A first view of exedra: A domain-specific language for large graph analytics workflows
Abstract
In recent years, many programming models, software libraries, and middleware have appeared for processing large graphs of various forms. However, there exists a significant usability gap between the graph analysis scientists, and High Performance Computing (HPC) application programmers due to the complexity of HPC graph analysis software. In this paper we provide a basic view of Exedra, a domain-specific language (DSL) for large graph analysis in which we aim to eliminate the aforementioned complexities. Exedra consists of high level language constructs for specifying different graph analysis tasks on distributed environments. We implemented Exedra DSL on a scalable graph analysis platform called Dipper. Dipper uses Igraph/R interface for creating graph analysis workflows which in turn gets translated to Exedra statements. Exedra statements are interpreted by Dipper interpreter, and gets mapped to user specified libraries/ middleware.

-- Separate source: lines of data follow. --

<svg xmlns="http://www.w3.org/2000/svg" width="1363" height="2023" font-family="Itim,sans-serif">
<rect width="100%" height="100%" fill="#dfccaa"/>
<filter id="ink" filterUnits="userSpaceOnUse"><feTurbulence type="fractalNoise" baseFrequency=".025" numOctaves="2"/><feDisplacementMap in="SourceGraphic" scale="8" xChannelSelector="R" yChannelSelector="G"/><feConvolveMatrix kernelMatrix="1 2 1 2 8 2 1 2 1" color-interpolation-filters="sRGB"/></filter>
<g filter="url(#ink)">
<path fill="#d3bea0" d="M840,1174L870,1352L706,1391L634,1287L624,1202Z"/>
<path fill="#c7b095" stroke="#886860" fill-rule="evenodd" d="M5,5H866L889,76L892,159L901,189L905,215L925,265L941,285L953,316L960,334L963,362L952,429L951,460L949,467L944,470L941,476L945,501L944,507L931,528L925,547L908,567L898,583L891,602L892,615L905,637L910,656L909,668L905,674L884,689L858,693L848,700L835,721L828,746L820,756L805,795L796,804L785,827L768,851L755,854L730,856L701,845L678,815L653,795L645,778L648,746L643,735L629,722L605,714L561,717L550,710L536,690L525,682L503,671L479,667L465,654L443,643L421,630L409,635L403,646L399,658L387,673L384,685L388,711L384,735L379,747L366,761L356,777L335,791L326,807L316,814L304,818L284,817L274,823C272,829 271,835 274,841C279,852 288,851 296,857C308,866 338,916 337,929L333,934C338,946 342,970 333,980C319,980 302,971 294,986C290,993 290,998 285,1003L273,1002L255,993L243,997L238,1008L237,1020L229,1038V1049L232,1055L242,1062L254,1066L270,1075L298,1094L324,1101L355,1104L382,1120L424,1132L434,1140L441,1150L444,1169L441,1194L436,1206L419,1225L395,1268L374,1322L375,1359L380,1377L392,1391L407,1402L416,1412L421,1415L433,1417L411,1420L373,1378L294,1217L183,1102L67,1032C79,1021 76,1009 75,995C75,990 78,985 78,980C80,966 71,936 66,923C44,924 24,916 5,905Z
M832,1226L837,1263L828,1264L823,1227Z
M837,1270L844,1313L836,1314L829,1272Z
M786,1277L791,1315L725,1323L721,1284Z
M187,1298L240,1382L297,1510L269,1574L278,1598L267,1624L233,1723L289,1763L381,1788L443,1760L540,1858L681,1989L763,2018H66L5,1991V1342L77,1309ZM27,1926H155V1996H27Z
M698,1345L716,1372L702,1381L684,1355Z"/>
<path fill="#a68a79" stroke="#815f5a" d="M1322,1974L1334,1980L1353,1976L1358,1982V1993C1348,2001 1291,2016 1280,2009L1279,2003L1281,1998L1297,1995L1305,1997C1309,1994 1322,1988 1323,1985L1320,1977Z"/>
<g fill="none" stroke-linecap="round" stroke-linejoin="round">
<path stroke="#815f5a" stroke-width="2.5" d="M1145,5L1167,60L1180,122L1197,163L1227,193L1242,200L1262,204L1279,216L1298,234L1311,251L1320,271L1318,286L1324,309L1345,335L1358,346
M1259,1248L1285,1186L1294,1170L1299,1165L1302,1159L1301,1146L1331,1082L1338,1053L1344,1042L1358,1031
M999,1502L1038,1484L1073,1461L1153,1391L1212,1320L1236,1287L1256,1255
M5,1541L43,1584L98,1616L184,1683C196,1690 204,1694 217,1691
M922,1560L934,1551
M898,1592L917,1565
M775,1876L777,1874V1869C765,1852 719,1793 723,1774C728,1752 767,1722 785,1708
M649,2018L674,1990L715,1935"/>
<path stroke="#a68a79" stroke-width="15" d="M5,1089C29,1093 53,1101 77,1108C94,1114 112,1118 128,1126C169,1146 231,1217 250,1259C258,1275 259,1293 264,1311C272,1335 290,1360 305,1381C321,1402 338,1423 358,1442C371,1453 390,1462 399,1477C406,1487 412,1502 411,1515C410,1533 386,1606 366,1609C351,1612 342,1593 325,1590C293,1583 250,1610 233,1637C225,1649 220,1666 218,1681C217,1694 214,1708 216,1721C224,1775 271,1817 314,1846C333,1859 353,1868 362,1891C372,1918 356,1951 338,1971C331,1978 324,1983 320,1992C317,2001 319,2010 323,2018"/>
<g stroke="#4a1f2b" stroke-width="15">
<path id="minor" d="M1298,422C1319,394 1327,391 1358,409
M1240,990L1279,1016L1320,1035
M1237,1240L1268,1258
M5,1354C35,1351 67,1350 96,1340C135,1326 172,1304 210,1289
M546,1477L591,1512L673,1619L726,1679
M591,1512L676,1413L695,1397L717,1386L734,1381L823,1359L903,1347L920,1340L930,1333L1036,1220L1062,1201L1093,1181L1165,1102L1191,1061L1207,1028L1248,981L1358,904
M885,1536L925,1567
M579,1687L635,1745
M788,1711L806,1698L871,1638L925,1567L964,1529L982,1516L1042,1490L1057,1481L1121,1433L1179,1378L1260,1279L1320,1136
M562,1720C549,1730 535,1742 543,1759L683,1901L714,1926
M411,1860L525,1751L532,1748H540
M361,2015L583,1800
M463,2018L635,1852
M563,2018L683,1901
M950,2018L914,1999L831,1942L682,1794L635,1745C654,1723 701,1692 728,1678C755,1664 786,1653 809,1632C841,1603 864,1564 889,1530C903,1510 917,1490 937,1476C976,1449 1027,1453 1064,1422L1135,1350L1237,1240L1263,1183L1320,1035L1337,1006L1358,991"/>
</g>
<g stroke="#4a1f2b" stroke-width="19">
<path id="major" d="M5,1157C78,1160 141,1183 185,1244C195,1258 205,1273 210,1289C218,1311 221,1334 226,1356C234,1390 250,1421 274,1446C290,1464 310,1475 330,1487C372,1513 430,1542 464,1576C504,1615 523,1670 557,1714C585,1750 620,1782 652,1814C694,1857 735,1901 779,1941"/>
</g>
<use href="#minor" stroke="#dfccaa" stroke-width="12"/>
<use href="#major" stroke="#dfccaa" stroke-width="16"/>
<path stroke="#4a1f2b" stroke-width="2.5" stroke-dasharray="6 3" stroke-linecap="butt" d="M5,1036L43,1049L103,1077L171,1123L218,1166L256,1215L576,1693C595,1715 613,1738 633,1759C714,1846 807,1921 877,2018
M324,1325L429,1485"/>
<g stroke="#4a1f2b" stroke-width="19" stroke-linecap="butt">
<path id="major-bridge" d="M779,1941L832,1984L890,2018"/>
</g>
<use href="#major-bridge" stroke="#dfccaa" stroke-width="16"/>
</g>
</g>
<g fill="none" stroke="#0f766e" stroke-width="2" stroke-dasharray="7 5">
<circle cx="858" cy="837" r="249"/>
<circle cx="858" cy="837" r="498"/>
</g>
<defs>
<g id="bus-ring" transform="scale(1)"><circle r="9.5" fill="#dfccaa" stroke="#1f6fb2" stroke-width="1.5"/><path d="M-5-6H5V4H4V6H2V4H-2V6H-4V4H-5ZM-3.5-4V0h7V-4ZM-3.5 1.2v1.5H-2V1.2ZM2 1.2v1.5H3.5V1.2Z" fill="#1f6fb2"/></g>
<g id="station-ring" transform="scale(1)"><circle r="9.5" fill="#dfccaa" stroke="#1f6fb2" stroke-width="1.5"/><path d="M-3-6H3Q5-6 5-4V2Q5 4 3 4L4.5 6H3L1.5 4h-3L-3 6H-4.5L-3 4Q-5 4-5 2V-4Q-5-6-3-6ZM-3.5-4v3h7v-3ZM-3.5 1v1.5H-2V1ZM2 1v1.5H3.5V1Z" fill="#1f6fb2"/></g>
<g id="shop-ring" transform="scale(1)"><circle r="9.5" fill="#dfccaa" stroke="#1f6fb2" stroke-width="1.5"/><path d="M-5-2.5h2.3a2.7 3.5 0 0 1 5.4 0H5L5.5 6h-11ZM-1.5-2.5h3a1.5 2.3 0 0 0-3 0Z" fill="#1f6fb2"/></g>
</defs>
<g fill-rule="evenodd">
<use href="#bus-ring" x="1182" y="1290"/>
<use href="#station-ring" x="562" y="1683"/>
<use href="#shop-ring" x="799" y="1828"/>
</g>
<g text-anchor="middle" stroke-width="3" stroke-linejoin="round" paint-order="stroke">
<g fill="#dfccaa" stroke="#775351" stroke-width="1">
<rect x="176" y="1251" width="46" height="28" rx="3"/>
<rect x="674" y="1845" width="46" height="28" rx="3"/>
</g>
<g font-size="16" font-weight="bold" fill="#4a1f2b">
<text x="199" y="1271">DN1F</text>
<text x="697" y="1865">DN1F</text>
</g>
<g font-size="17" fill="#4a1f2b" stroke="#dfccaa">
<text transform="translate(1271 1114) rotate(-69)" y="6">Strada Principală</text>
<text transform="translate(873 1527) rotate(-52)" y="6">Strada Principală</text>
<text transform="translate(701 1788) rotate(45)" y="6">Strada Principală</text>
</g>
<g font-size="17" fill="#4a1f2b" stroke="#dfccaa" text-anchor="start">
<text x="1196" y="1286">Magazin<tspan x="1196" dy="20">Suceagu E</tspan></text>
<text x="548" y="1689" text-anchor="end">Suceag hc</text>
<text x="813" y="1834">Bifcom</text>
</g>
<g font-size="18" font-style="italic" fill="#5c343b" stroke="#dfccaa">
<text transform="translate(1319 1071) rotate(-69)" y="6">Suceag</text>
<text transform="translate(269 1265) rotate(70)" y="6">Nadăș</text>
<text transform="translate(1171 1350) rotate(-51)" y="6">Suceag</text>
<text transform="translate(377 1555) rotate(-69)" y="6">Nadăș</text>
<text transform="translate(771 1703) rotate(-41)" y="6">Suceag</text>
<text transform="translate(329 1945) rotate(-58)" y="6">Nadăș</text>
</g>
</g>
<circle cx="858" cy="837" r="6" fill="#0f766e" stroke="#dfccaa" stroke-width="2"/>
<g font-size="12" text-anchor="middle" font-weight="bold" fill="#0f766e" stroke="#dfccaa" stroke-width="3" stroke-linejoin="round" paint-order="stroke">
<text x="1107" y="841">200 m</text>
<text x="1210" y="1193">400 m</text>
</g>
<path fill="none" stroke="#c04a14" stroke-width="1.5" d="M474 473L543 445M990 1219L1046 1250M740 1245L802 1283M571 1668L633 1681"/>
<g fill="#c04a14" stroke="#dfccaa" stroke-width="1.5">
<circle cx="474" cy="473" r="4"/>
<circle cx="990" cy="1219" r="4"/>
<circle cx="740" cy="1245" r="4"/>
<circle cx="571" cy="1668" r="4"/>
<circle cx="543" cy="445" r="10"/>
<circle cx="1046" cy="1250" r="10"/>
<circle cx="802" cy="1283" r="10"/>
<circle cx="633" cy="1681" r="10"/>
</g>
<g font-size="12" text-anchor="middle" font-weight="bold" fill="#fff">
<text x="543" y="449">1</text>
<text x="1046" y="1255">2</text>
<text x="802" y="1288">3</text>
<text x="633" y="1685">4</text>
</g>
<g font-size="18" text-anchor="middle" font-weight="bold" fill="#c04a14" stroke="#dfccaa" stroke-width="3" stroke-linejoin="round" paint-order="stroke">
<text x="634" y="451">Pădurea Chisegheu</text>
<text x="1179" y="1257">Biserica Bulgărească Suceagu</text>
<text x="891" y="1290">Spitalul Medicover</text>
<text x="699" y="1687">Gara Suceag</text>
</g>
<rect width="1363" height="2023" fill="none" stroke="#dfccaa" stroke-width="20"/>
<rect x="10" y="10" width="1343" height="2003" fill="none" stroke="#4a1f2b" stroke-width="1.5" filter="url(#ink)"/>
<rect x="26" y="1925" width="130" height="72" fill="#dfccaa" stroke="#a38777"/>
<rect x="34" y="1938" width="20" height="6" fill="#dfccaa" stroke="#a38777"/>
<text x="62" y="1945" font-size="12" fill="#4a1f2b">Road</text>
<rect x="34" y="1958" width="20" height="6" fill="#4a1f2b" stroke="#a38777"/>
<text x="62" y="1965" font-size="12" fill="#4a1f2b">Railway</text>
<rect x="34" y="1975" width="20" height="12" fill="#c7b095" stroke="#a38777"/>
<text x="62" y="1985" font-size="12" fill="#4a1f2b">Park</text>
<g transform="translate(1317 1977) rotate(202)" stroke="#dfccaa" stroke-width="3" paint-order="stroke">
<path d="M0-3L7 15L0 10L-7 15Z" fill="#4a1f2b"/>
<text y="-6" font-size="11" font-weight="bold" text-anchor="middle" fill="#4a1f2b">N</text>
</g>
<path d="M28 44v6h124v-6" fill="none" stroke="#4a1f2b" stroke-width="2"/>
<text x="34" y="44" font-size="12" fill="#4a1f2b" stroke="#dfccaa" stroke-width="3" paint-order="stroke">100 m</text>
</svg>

Exedra DSL allows for synthesize of graph algorithms that are more efficient compared to bare use of graph libraries while maintaining a standard interface that could use even future graph analysis software. We evaluated Exedra's feasibility for expressing graph analysis tasks by running Dipper on a cluster of four nodes. We observed that Dipper has the ability of reducing the time taken for graph analysis when the workflow was distributed on all four nodes despite the communication, and data format conversion overhead of the Dipper framework.